Tom Harding-Grayson’s eyes narrowed.
“You don’t sound very surprised to hear about explosions and gunfire and fighter jets flying over Washington DC, Dick?”
“I’m not. My analysis was that it was bound to happen sooner or later.” He shrugged apologetically. “If I’d come to Sir Alec Douglas-Home, your predecessor, or to you as Sir Alec’s principle advisor with this before now you’d have sent me away with a flea in my ear. You’d probably have accused me of being alarmist.”
“Perhaps,” his friend conceded. Dick White was right; dear old Alec Douglas-Home would never have taken the spymaster seriously again if he’d come to him with a hypothesis linking Red Dawn to a future armed insurrection in America.

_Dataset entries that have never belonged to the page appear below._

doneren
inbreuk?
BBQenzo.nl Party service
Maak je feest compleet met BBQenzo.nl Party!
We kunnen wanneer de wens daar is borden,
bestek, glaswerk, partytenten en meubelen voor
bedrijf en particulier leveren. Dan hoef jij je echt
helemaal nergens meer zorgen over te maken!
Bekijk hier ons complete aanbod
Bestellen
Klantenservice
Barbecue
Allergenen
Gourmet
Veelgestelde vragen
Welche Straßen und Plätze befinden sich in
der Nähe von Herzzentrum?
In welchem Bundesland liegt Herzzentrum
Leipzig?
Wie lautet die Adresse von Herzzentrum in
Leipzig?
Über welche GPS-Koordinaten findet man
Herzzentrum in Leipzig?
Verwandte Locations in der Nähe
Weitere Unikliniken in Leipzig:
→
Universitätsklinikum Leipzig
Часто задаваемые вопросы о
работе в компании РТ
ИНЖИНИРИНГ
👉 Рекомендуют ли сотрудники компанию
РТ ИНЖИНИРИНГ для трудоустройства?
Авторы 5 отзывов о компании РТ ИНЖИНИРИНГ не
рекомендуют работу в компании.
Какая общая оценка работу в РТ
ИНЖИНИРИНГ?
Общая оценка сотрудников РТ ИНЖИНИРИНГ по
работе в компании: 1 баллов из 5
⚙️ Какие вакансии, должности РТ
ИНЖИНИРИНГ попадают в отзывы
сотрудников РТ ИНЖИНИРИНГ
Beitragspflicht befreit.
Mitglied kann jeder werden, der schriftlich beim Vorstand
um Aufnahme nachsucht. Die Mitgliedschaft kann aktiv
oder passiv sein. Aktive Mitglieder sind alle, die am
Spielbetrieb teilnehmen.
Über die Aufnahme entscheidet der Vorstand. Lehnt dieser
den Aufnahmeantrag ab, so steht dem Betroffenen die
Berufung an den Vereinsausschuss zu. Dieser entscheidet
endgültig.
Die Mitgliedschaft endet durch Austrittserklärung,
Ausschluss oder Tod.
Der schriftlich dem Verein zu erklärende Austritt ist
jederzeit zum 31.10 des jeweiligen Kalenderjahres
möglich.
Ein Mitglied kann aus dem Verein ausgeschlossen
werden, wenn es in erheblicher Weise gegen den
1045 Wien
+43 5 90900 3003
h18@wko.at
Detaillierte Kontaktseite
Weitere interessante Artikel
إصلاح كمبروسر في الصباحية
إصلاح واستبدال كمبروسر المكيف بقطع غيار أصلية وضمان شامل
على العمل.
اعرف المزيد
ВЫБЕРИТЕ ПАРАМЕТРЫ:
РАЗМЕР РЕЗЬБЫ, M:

“I’d never dream of sending a fellow like you away with any kind of flea in his ear, Dick,” Tom Harding-Grayson remonstrated dryly.
“You know what I mean, Tom.”
There was a new knock at the door.
Captain Walter Brenckmann was tired and dishevelled in his crumpled US Navy uniform and he hadn’t shaved for thirty-six hours. He’d just been roused from a troubled sleep having despaired of the quixotic mission the British envisaged for him when they’d brought him back to Cheltenham. His one ‘conversation’ with ‘his people back home’ had been an unmitigated disaster in which he’d said one thing to Dean Rusk and Bobby Kennedy and the US Secretary of State and the Attorney General had heard another. He’d tried and failed to rationalise that misbegotten trans-Atlantic telephone exchange; politicians always only heard what they want to hear. He’d had a shot at trying to get the fools in Washington to understand what was going on and he hadn’t just blown it, he’d made things worse. Listening to the President’s State of the Union Address he’d asked himself how soon the missiles would be flying and when the first bombs would fall.
The newcomer viewed the Head of the Secret Intelligence Service warily.
“This is Sir Richard White, Head of MI6,” Tom Harding-Grayson announced unnecessarily.